Family’s agony as baby given months to live and unborn sister could share same fate
A couple are facing heartbreak after being told their ‘smiley’ little baby boy has just months to live – and their unborn daughter could face the same fate.
Emma Prestage, 29, and Scott Carney, 33, received the devastating news last month that their 13-month-old son Jace does not have long to live.
Doctors told the shocked parents their little boy has an extremely rare and incurable genetic condition called Krabbe disease.
The conditions is thought to affect just 1 in 100,000 births, and comes with a heartbreakingly low life expectancy.
It is likely that Jace will not survive past the age of two, reports the Manchester Evening News.
Emma and Scott, from Northenden, Greater Manchester, are now 30 weeks pregnant with their second child – a baby girl.
The couple now face an agonising wait to find out if their unborn daughter carries the same rare gene, and whether she will be born with the condition.
For Jace, nothing can be done by doctors or his family, apart from making him as comfortable as possible.
His parents want to raise awareness of the disease, in the hope that when little Jace is no longer with them, that his memory lives on.
Emma’s auntie, Lynsey Sutton, said the whole family have been left heartbroken by Jace’s diagnosis.
“When he was around nine months old he was a bit poorly like any normal child,” Lynsey said.
“At first, doctors thought it was an ear infection.
“But then he stopped sitting up and wasn’t able to crawl so Emma took him to A&E and they did a few tests.
“The doctors at the hospital thought it was something but didn’t know what.”
Jace had to undergo a brain scan and was then told to return for further tests to be carried out.
Around three weeks ago, Emma had to take him into hospital again, as he had stopped feeding over that weekend.
By the following Thursday, Jace had been diagnosed with Krabbe disease.
The extremely rare genetic disease destroys the protective coating of nerve cells in the brain and throughout the nervous system.
According to the NHS, in most cases signs and symptoms develop from around six months of age, with the disease usually taking sufferers’ lives by the time they are just two years old.
“Wythenshawe Hospital didn’t know much about it because they hadn’t seen a case in over 20 years,” Lynsey said.
“There are only four cases in the UK of children that have it and are still alive.
“It is so rare.
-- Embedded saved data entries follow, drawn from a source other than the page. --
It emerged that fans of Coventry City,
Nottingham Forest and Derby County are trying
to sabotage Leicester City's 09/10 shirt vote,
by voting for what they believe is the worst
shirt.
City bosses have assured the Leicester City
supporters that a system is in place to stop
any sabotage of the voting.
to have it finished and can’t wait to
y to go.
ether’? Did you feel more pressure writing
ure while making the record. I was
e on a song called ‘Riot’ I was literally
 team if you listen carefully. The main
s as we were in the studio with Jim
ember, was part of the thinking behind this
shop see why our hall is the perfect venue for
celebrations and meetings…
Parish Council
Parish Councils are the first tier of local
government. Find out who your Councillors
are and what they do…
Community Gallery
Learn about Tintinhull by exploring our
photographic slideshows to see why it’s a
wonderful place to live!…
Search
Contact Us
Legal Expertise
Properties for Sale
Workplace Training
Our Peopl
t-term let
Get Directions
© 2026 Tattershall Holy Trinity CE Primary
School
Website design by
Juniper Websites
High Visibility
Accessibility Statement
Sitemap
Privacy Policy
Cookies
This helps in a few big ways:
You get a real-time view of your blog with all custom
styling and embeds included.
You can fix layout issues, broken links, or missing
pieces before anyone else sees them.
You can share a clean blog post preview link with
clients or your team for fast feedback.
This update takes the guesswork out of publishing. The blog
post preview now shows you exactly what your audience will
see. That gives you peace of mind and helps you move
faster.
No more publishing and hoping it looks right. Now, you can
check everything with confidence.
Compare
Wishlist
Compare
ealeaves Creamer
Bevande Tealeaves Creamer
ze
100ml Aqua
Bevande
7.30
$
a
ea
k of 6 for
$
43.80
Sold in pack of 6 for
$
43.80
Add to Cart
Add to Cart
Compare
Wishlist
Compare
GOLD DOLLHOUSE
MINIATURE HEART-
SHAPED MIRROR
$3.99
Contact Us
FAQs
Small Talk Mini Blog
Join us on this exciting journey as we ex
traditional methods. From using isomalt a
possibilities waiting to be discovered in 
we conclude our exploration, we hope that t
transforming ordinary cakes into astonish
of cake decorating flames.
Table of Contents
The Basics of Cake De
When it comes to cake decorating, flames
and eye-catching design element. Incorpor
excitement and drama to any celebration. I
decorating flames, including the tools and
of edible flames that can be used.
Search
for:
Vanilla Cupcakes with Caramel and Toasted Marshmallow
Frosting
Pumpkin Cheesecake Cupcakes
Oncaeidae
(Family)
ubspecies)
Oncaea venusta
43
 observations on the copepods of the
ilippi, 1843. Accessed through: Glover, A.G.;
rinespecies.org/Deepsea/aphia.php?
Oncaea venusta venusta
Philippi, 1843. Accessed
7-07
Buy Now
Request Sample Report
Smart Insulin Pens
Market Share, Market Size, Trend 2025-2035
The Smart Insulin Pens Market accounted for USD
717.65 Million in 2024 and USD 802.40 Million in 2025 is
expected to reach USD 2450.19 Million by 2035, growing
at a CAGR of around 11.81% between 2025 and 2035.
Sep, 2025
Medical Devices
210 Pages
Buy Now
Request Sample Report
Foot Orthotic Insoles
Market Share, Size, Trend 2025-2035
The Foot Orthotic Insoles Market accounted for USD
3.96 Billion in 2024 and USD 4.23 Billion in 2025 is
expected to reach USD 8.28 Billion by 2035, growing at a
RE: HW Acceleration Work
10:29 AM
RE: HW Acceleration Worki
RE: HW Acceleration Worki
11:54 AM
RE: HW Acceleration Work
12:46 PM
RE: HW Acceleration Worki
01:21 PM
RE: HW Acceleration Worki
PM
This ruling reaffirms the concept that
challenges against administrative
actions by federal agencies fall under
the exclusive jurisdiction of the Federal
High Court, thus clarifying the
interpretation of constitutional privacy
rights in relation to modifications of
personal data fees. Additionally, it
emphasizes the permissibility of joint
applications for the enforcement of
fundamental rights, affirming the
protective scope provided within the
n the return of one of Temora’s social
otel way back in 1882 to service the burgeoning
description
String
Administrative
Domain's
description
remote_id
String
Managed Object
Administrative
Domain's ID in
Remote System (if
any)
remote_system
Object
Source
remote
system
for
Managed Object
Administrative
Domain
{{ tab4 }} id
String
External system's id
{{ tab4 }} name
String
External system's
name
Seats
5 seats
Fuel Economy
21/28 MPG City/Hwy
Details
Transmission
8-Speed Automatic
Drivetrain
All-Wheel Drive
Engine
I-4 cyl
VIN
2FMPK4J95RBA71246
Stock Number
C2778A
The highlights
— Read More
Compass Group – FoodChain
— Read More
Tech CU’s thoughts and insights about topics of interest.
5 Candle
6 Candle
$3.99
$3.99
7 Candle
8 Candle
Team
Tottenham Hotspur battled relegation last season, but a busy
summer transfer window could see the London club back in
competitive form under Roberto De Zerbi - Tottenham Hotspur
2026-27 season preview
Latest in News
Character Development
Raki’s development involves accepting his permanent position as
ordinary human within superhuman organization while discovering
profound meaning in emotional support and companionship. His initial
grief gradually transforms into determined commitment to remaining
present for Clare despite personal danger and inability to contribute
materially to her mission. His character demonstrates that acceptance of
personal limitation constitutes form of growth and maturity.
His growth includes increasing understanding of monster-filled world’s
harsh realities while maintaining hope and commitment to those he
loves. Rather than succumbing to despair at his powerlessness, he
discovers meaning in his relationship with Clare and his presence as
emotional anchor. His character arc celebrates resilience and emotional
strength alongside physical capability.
Even when you look on the website there is barely anything about it.”
Despite there being just a one in 100,000 chance of carrying the gene, both Emma and her partner Scott are carriers.
The couple understand that there is a one in four chance that their unborn daughter will have the condition, and a 50 per cent chance she will be a carrier.
Sadly, even if their daughter is born without the gene – time is running out for Jace.
“There is nothing they can do for him now other than make him comfortable – it’s just the cruellest thing ever,” Lynsey said.
“He is unable to move his arms and legs and he can’t swallow. A lot of children go blind or deaf. The whole body just shuts down.”
Jace’s family say the only blessing is that he is too young to understand what is happening to him.
But for his parents, and wider family, the diagnosis has been devastating.
“Emma is an absolute solider, she has pulled it together for everyone else,” added Lynsey.
“She is coping as well as she can whilst being 30 weeks pregnant with a child that could potentially have Krabbe.
“The whole family is feeling it because we are all so close.
“You kind of feel hopeless because there is nothing we can really do.”
The family want to raise awareness of the disease, as well as ensuring Jace’s legacy lives on.
A sponsored walk at Sale Water Park has been organised for this weekend, and a GoFundMe page has been set up to help Emma and Scott make memories with Jace.
Lynsey said: “Jace is the smiliest little boy. Throughout all of this and everything he’s been through his smile can still light up a room.”